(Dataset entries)
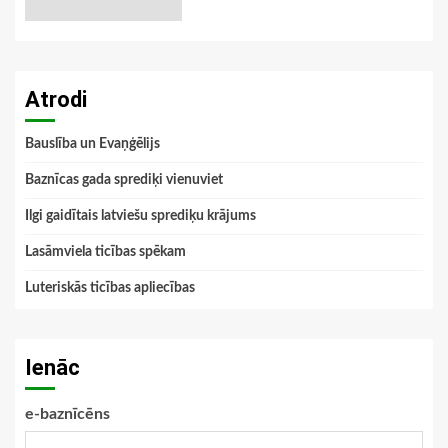
Atrodi
Bauslība un Evaņģēlijs
Baznīcas gada sprediķi vienuviet
Ilgi gaidītais latviešu sprediķu krājums
Lasāmviela ticības spēkam
Luteriskās ticības apliecības
Ienāc
e-baznīcēns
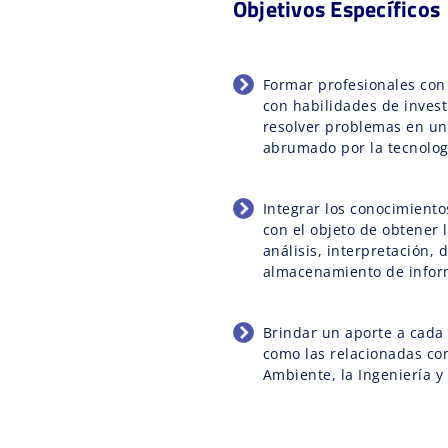
Objetivos Específicos
Formar profesionales con 
con habilidades de inves
resolver problemas en u
abrumado por la tecnolog
Integrar los conocimiento
con el objeto de obtener 
análisis, interpretación, 
almacenamiento de infor
Brindar un aporte a cada 
como las relacionadas con
Ambiente, la Ingeniería y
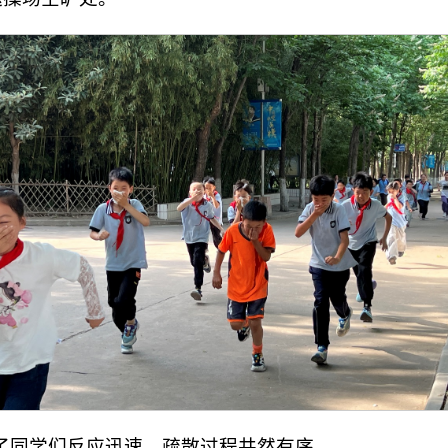
了同学们反应迅速，疏散过程井然有序。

● **Task goal**
Across the records above, count the lines holding "ticības" and reply with that number alone.

● **Exercise answer**
2